Church-work students getting $28.8 million in financial aid

Church-work students at Missouri Synod colleges, universities and seminaries are receiving $26,871,471 in financial aid during the 2003-04 school year.
 
Although this is the first year for which the Synod’s Board for Higher Education has compiled financial-aid statistics for church-work students at the 12 schools, that total is at least $2 million more than for the year before, said Dr.
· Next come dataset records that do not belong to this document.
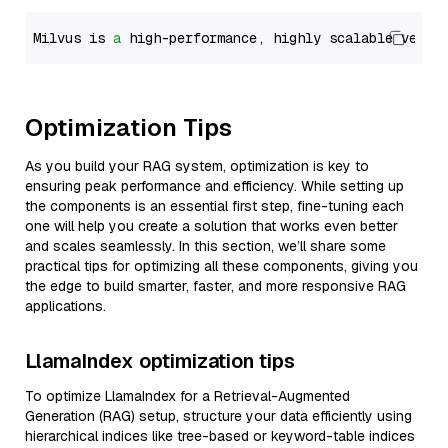
Milvus is 
a
 high-performance, highly scalable vecto
Optimization Tips
As you build your RAG system, optimization is key to
ensuring peak performance and efficiency. While setting up
the components is an essential first step, fine-tuning each
one will help you create a solution that works even better
and scales seamlessly. In this section, we’ll share some
practical tips for optimizing all these components, giving you
the edge to build smarter, faster, and more responsive RAG
applications.
LlamaIndex optimization tips
To optimize LlamaIndex for a Retrieval-Augmented
Generation (RAG) setup, structure your data efficiently using
hierarchical indices like tree-based or keyword-table indices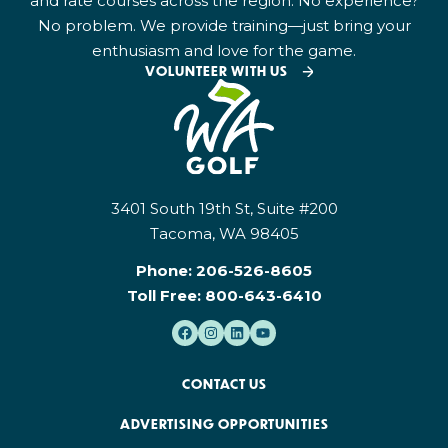
and rate courses across the region. No experience?
No problem. We provide training—just bring your
enthusiasm and love for the game.
VOLUNTEER WITH US
3401 South 19th St, Suite #200
Tacoma, WA 98405
Phone:
206-526-8605
Toll Free:
800-643-6410
CONTACT US
ADVERTISING OPPORTUNITIES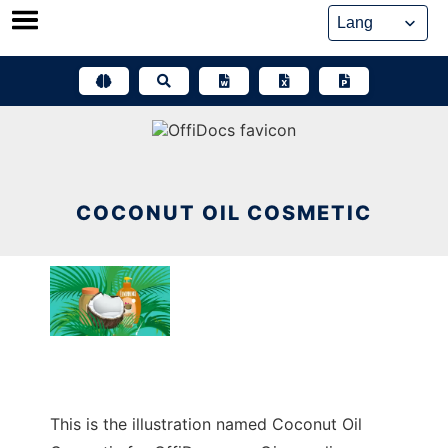
Skip
to
content
COCONUT OIL COSMETIC
This is the illustration named Coconut Oil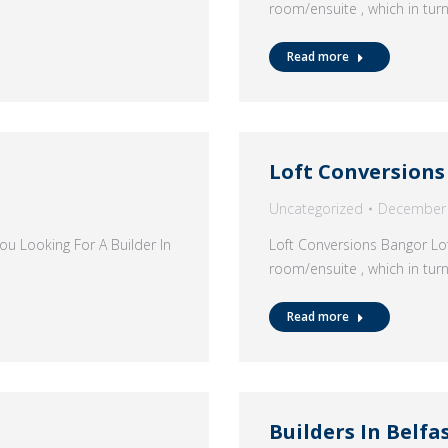
room/ensuite , which in tur
Read more
Loft Conversion
Uncategorized
December 
u Looking For A Builder In
Loft Conversions Bangor Lof
room/ensuite , which in tur
Read more
Builders In Belfa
William F. Meyer, the board’s executive director.
 
Meyer said that he estimated that church-work students at the Synod schools got between $22-24 million in aid for 2002-03.
 
“Based in part on student need and in part on the student’s chosen profession,” Meyer said, “our Concordia campuses are stepping up to help make a professional church-work education an affordable dream for men and women in the Synod.”
 
“Much of the financial aid is provided through generous gifts of Lutherans around the country who recognize the need to put the necessary training within reach of prospective students by helping reduce the cost of attending one of our Concordias,” Meyer said.
 
He attributed a “major portion” of the total for church-work students to the Synod’s “For the Sake of the Church” campaign that benefits any Synod-member students who attend an LCMS college or university.
 
That campaign has goals of doubling the number of Missouri Synod students at the 10 CUS colleges and universities and generating $400 million in tuition endowments for those students by 2010.
 
The 2003-04 figures show that $20,126,652 in financial aid is being distributed this year among the 2,468 church-work students enrolled at the Synod’s 10 Concordia University System colleges and universities.  That amounts to an average $8,754 per student, and covered 57 percent of their tuition.
 
The Concordias at Mequon, Wis., River Forest, Ill., and Seward, Neb., have the highest amounts of church-work aid this school year — each with more than $4 million.  They also are the schools with the most church-work students.
 
The 15 church-work students at Concordia, Selma, Ala., are receiving the least amount of aid of any school, $114,086.  However, that amount covered 100 percent of their tuition.  The next-highest percentage of tuition coverage for church-work students was 61 percent at Concordia, Portland, Ore., and the lowest percentage was 41 percent at Seward.
 
The two seminaries covered an average 73 percent of their students’ tuition — a total of $6,744,819 for 736 seminarians.
 
“Only through the partnership of our gracious and generous members and a continued strong commitment to the preparation of our future church-professional leaders on the part of the campuses is this kind of support possible,” Meyer said.
 
The totals for financial aid to all CUS and seminary students for 2003-04 will be available after the fiscal year ends June 30.  For 2002-03, financial aid for all students from all sources totaled $60,703,453. Of that amount, more than $52.6 million went to college and university students and more than $8 million to seminarians.